WORKING DATA:
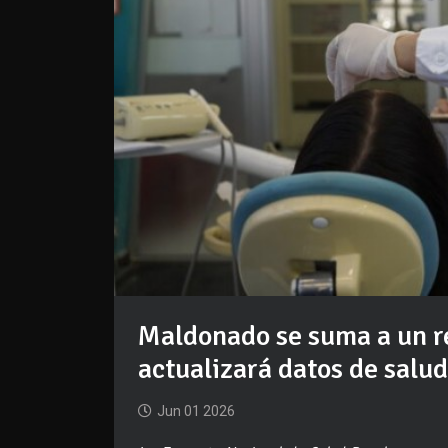
Maldonado se suma a un r
actualizará datos de salud
Jun 01 2026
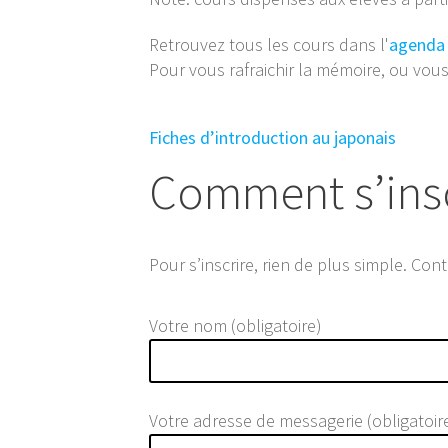
Retrouvez tous les cours dans l'
agenda 
Pour vous rafraichir la mémoire, ou vous
Fiches d’introduction au japonais
Comment s’insc
Pour s’inscrire, rien de plus simple. Co
Votre nom (obligatoire)
Votre adresse de messagerie (obligatoir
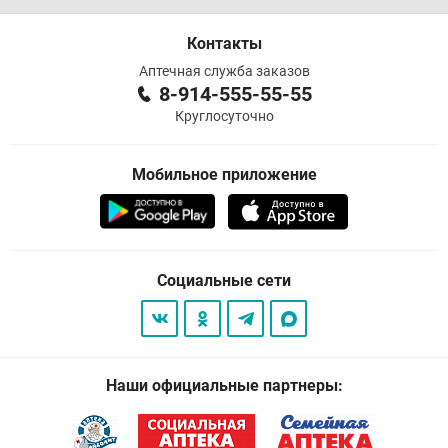
Контакты
Аптечная служба заказов
8-914-555-55-55
Круглосуточно
Мобильное приложение
Социальные сети
Наши официальные партнеры:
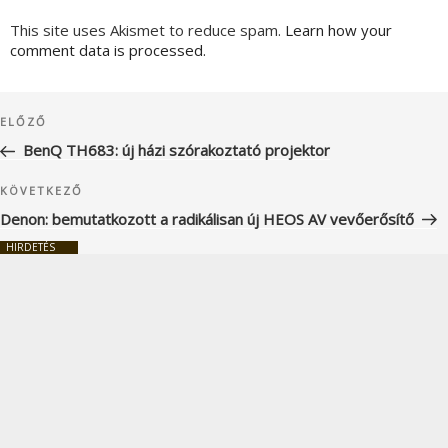
This site uses Akismet to reduce spam.
Learn how your
comment data is processed.
Bejegyzés
Korábbi
ELŐZŐ
navigáció
bejegyzés
BenQ TH683: új házi szórakoztató projektor
Következő
KÖVETKEZŐ
bejegyzés
Denon: bemutatkozott a radikálisan új HEOS AV vevőerősítő
HIRDETÉS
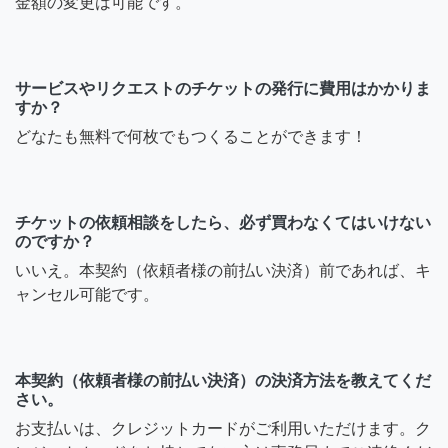
金額の変更は可能です。
サービスやリクエストのチケットの発行に費用はかかりま
すか？
どなたも無料で何枚でもつくることができます！
チケットの依頼相談をしたら、必ず買わなくてはいけない
のですか？
いいえ。本契約（依頼者様の前払い決済）前であれば、キ
ャンセル可能です。
本契約（依頼者様の前払い決済）の決済方法を教えてくだ
さい。
お支払いは、クレジットカードがご利用いただけます。ク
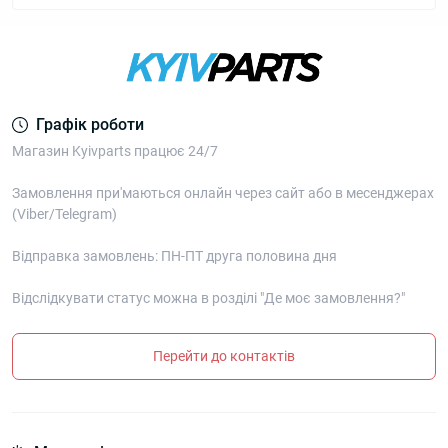
Графік роботи
Магазин Kyivparts працює 24/7
Замовлення при'маються онлайн через сайт або в месенджерах
(Viber/Telegram)
Відправка замовлень: ПН-ПТ друга половина дня
Відслідкувати статус можна в розділі "Де моє замовлення?"
Перейти до контактів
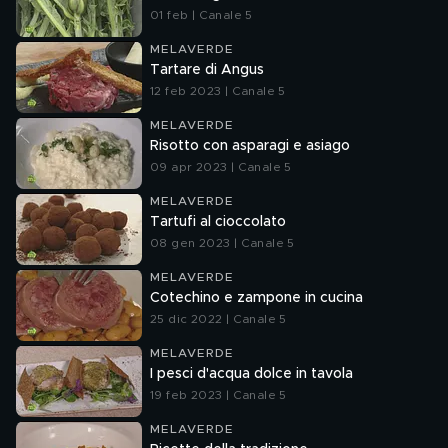
01 feb | Canale 5
MELAVERDE
Tartare di Angus
12 feb 2023 | Canale 5
MELAVERDE
Risotto con asparagi e asiago
09 apr 2023 | Canale 5
MELAVERDE
Tartufi al cioccolato
08 gen 2023 | Canale 5
MELAVERDE
Cotechino e zampone in cucina
25 dic 2022 | Canale 5
MELAVERDE
I pesci d'acqua dolce in tavola
19 feb 2023 | Canale 5
MELAVERDE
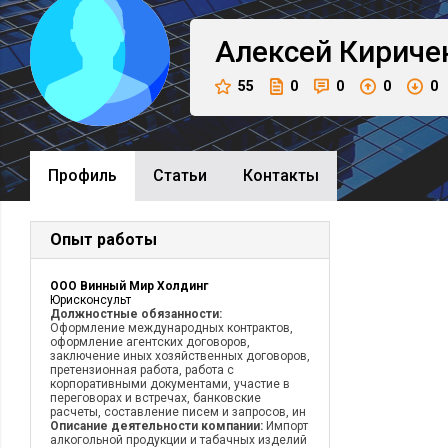
Алексей
Кириче
55
0
0
0
0
Профиль
Cтатьи
Контакты
Опыт работы
ООО Винный Мир Холдинг
Юрисконсульт
Должностные обязанности:
Оформление международных контрактов,
оформление агентских договоров,
заключение иных хозяйственных договоров,
претензионная работа, работа с
корпоративными документами, участие в
переговорах и встречах, банковские
расчеты, составление писем и запросов, ин
Описание деятельности компании:
Импорт
алкогольной продукции и табачных изделий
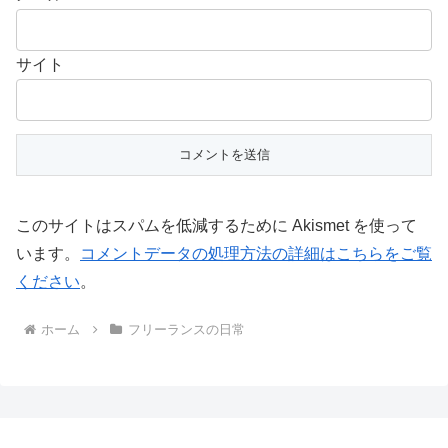
サイト
このサイトはスパムを低減するために Akismet を使って
います。
コメントデータの処理方法の詳細はこちらをご覧
ください
。
ホーム
フリーランスの日常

AIM OF THE EXERCISE: Copy out, word for word, the text read from every row above, leaving the pictures out of your answer.

THE ANSWER:
Maldonado se suma a un r
actualizará datos de salud
Jun 01 2026
Retrouvez tous les cours dans l'
agenda 
Pour vous rafraichir la mémoire, ou vous
Fiches d’introduction au japonais
Comment s’insc
Pour s’inscrire, rien de plus simple. Co
Votre nom (obligatoire)
Votre adresse de messagerie (obligatoir
Контакты
Аптечная служба заказов
8-914-555-55-55
Круглосуточно
Мобильное приложение
Социальные сети
Наши официальные партнеры:
This site uses Akismet to reduce spam.
Learn how your
comment data is processed.
Bejegyzés
Korábbi
ELŐZŐ
navigáció
bejegyzés
BenQ TH683: új házi szórakoztató projektor
Következő
KÖVETKEZŐ
bejegyzés
Denon: bemutatkozott a radikálisan új HEOS AV vevőerősítő
HIRDETÉS
金額の変更は可能です。
サービスやリクエストのチケットの発行に費用はかかりま
すか？
どなたも無料で何枚でもつくることができます！
チケットの依頼相談をしたら、必ず買わなくてはいけない
のですか？
いいえ。本契約（依頼者様の前払い決済）前であれば、キ
ャンセル可能です。
本契約（依頼者様の前払い決済）の決済方法を教えてくだ
さい。
お支払いは、クレジットカードがご利用いただけます。ク
Графік роботи
Магазин Kyivparts працює 24/7
Замовлення при'маються онлайн через сайт або в месенджерах
(Viber/Telegram)
Відправка замовлень: ПН-ПТ друга половина дня
Відслідкувати статус можна в розділі "Де моє замовлення?"
Перейти до контактів
01 feb | Canale 5
MELAVERDE
Tartare di Angus
12 feb 2023 | Canale 5
MELAVERDE
Risotto con asparagi e asiago
09 apr 2023 | Canale 5
MELAVERDE
Tartufi al cioccolato
08 gen 2023 | Canale 5
MELAVERDE
Cotechino e zampone in cucina
25 dic 2022 | Canale 5
MELAVERDE
I pesci d'acqua dolce in tavola
19 feb 2023 | Canale 5
MELAVERDE
Алексей
Кириче
55
0
0
0
0
Профиль
Cтатьи
Контакты
Опыт работы
ООО Винный Мир Холдинг
Юрисконсульт
Должностные обязанности:
Оформление международных контрактов,
оформление агентских договоров,
заключение иных хозяйственных договоров,
претензионная работа, работа с
корпоративными документами, участие в
переговорах и встречах, банковские
расчеты, составление писем и запросов, ин
Описание деятельности компании:
Импорт
алкогольной продукции и табачных изделий
サイト
このサイトはスパムを低減するために Akismet を使って
います。
コメントデータの処理方法の詳細はこちらをご覧
ください
。
ホーム
フリーランスの日常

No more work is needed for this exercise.